» Problem details: Starting with the line that holds "Sabado Distrito Federal" and stopping after the line that holds "puedes hacer en", repeat the lines below word for word, without the pictures.

** Information shown follows **

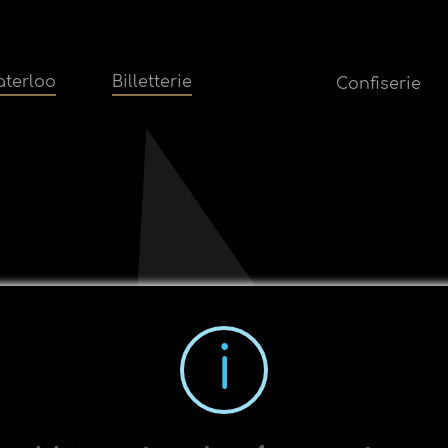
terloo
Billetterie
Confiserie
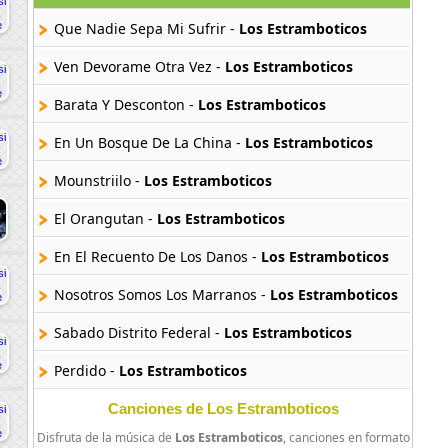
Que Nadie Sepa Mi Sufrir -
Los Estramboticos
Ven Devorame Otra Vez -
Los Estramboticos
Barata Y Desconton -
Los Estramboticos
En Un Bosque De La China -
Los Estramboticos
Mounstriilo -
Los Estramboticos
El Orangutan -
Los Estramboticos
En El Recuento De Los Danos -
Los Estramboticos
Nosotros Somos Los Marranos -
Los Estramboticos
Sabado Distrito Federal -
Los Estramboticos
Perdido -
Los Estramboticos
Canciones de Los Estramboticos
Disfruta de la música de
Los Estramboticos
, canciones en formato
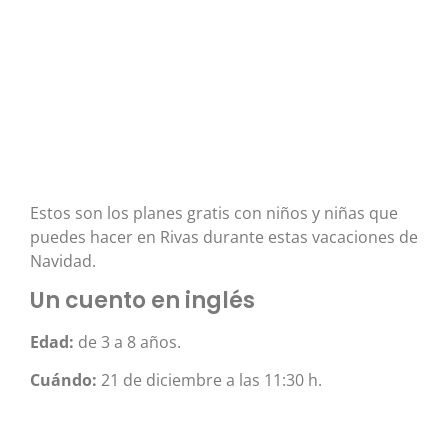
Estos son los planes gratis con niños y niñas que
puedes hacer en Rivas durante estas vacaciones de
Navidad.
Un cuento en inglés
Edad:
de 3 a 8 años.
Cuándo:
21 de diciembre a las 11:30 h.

** End of Information shown **

» Completed exercise:
Sabado Distrito Federal -
Los Estramboticos
Perdido -
Los Estramboticos
Canciones de Los Estramboticos
Disfruta de la música de
Los Estramboticos
, canciones en formato
Estos son los planes gratis con niños y niñas que
puedes hacer en Rivas durante estas vacaciones de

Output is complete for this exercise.